----- Original Message -----
At 2012-2-3 2:53, Dave Anderson wrote:
>
>
> ----- Original Message -----
>>
>> That all being said, your patch does have merit -- presuming that
>> the meminfo.cache field *never* gets set elsewhere prior to entering
>> the dump_kmem_cache_xxx functions. I haven't taken the time to
>> verify that -- did you absolutely verify that?
>
> It looks OK to use "if (si->cache)" in those 3 locations -- but it
> would be safer to create/set a unique meminfo->flags bit for this
> feature.
Thanks for your comments.
A new flag called "CACHE_SET" is created to inform the
dump_kmem_cache_xxx functions that "si->cache" has been set.
As you said in the previous mail, I agree that ~150000 individual slabs
rarely exist in a real-life scenario. However, ~150000 individual slabs
are used to illustrate the improvement clearly. Think about the
situation that I install a big module with some kmem_caches. I need to
check the state of each kmem_cache related to my module once some
operations are done. So the times of execution of "kmem -s <addr>" may
be even big. Time, obviouly, will be saved with my patch in such
situation.
I suppose, yes -- if your "big module" creates thousands of kmem_cache
slabs? But that's still a highly-unlikely scenario...
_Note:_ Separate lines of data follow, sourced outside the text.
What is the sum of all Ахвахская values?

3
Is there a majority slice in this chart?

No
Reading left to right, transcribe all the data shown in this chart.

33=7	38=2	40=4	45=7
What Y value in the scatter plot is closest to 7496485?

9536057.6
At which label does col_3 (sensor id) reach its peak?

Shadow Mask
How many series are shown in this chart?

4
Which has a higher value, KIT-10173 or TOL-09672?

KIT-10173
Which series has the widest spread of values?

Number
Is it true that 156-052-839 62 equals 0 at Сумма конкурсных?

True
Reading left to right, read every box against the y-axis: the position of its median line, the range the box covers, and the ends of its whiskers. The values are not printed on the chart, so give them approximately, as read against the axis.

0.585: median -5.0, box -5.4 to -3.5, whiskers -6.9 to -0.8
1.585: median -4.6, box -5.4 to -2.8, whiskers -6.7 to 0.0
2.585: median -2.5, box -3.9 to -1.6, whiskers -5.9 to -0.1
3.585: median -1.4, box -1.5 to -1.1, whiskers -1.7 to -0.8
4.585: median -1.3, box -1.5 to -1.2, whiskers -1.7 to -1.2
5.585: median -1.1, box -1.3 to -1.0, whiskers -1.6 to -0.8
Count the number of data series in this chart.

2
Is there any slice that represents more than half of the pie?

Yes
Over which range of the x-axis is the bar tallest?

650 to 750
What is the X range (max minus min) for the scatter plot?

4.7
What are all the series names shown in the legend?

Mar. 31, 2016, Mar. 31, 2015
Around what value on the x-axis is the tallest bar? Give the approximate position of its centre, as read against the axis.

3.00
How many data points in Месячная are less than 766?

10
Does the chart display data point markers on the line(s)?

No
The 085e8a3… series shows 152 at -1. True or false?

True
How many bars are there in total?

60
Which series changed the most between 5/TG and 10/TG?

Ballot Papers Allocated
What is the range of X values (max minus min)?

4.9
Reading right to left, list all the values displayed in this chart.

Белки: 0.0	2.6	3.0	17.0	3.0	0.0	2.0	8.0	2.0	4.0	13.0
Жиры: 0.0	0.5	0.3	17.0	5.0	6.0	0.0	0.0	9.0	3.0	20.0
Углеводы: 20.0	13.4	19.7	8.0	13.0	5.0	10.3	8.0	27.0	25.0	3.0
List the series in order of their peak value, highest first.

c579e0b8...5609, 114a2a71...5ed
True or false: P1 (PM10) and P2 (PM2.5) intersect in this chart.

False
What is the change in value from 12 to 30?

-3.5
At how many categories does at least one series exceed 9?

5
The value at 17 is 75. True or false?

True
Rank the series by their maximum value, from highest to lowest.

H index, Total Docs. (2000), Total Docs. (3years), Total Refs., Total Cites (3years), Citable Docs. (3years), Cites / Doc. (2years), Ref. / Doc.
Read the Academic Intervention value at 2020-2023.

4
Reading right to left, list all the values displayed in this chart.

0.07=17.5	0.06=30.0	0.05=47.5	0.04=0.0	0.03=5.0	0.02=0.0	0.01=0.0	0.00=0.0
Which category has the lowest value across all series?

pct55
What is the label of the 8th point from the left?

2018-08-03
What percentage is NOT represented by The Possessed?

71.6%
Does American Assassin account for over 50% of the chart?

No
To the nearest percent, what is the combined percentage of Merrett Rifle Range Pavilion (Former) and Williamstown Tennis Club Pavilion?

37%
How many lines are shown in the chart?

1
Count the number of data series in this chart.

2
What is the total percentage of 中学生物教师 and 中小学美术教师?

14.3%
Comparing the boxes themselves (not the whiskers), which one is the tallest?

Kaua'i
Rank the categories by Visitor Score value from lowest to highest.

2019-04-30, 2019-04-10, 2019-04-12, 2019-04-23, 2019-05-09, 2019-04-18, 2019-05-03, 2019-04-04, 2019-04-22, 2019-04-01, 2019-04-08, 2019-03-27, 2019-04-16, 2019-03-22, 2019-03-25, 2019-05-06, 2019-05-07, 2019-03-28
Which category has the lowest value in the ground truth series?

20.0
Nonetheless, I like your idea of replacing the readmem() of the full
kmem_cache buffer with the readmem() of just the next pointer in the
is_kmem_cache_addr() function. In older kernels, the kmem_cache.array[]
was much smaller, and the readmem() was less than a page size, but now
the structure can be several pages in length. However, you did forget
to delete the "cache_buf" and its GETBUF() and FREEBUF() calls. So I
removed those references, and queued your patch for crash-6.0.3.